Hewlett-Packard announced that beginning Dec. 13 customers can register for a free Microsoft Windows Vista operating system upgrade, when it becomes available in early 2007. Once customers request a Vista upgrade, they will receive a kit that includes a Vista upgrade DVD and an additional DVD that will include the drivers needed to complete the installation.

A security update issued Tuesday for the Mac version of Microsoft Office was posted in error, the software maker said. The company encouraged consumers to uninstall the patch, which is still being tested. "Due to human error, they were accidentally published to the public Web sites before our full testing release process was complete," a Microsoft security official said Wednesday on the company’s Security Response Center blog.

Microsoft’s use of code-scrambling diversity to secure Windows Vista is getting crucial support from OEM partners. The software giant has convinced major U.S. computer makers–including Dell, Gateway and Hewlett-Packard–to make default changes at the BIOS level to allow a new Vista security feature called ASLR (Address Space Layout Randomization) to work properly. ASLR, which is used to randomly arrange the positions of key data areas to block hackers from predicting target addresses, is meant to make Windows Vista more resilient to virus and worm attacks.

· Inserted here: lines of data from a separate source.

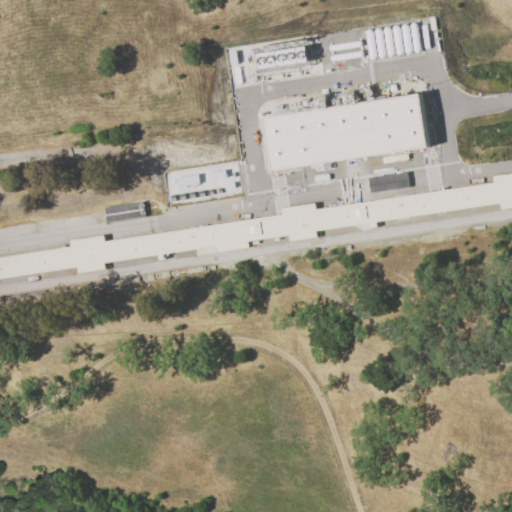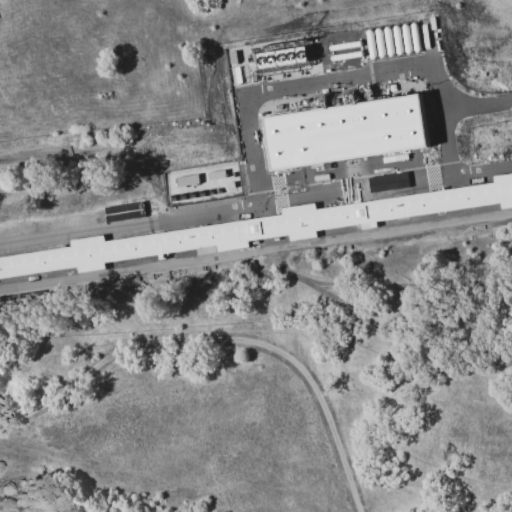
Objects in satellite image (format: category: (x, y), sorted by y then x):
building: (282, 56)
building: (285, 57)
road: (290, 87)
road: (437, 89)
building: (321, 101)
road: (476, 104)
building: (345, 131)
building: (350, 132)
road: (63, 152)
road: (254, 195)
building: (122, 211)
building: (259, 229)
road: (256, 251)
road: (221, 342)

The United States government is assigning a terror "risk assessment" score to every person, citizen or foreign national who crosses the border. The Department of Homeland Security plans to retain that score and information about your comings and goings for up to 40 years. But you have no way of learning what the score is. The system is supposed to flag suspicious people and cargo to make it easier for the Department of Homeland Security to stop criminals, terror suspects or dangerous materials at the border. Worst of all, the system doesn’t give citizens or their legal representatives the ability to check or challenge the accuracy of that information.

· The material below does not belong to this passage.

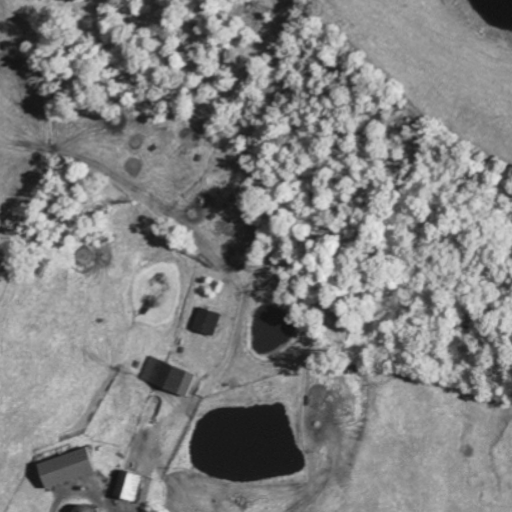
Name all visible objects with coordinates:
building: (212, 322)
building: (172, 376)
building: (73, 468)
building: (133, 486)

Microsoft and Novell published results from a jointly commissioned survey that asserts the two companies’ high-profile agreement will drive customers away from joint rival Red Hat. Communications firm Penn, Schoen & Berland Associates, which has been doing research for Microsoft for eight years, conducted 201 interviews with IT professionals to garner opinions on vendor partnerships and interoperability between Windows and Linux. The interviews were conducted two weeks after Novell and Microsoft announced their legal and technical agreement. Two-thirds of respondents were aware of the deal.

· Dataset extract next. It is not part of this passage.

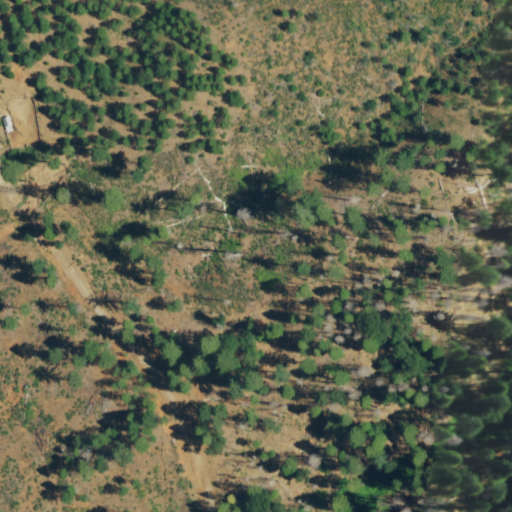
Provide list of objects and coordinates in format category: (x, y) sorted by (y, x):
building: (8, 126)
road: (124, 341)
road: (250, 365)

In one of the largest known security breaches at a university, the database at the University of California, Los Angeles has been broken into, exposing the private information of about 800,000 people. Administrators discovered November 21 that the database had been compromised, according to a letter dated Tuesday that was posted to the university’s Web site (PDF here). The hacker had exploited a previously undetected software flaw and gained access to the database from October 2005 until the discovery, Norman Abrams, acting UCLA chancellor, said in the letter.

Computer hackers will open a new front in the multi-billion pound "cyberwar" in 2007, targeting mobile phones, instant messaging and community Web sites such as MySpace, security experts predict. As people grow wise to email scams, criminal gangs will find new ways to commit online fraud, sell fake goods or steal corporate secrets.

Just in time for Microsoft’s release of its new Vista operating system, Laplink announced today it will have PCmover for Vista shipped to retail shelves by January 30, 2007 and available online by January 15, 2007. Laplink’s PCmover allows users to perform their migration using several options: genuine Laplink USB Cables, any local network (including wireless) or removable media (CD-R, DVD-R or external hard drives).

A New Jersey-based company specializing in the prevention of identity theft wants victims of the crime to participate in a free consumer education program. StrikeForce Technologies wants victims to share their stories and try out a copy of GuardedID, the company’s answer to preventing identity theft by keyloggers. Keyloggers install themselves onto computers without the knowledge of the owner to steal personal and financial information. Once installed on the user’s computer, a keylogger makes a copy of all keystrokes, the details of which are then secretly saved to a hidden file on the computer’s hard drive and retrieved by the hacker who created the keylogging program. The Privacy Rights Clearinghouse estimates 15 million people will have their identity compromised in 2006, an increase of more than 350 percent over last year, StrikeForce officials said.

Winnie the Pooh and Tweety stand ready to wreck havoc on your computer. According to a survey released by security company McAfee’s SiteAdvisor, online searches for even the most innocuous terms can be dangerous to your PC’s health. For example, the terms found in the Google Zeitgeist category of "childhood favorites"–including "Winnie the Pooh" and "Tweety"–turned up risky sites in 6.7 percent of search results. The survey, which updates one conducted in May, evaluates the safety of search results returned by the top five search engines: Google, Yahoo, Microsoft’s MSN, Time Warner’s AOL and Ask.com. McAfee SiteAdvisor compiled a list of 2,500 popular keywords and evaluated the first five pages of search results for each keyword, analyzing them for malicious content.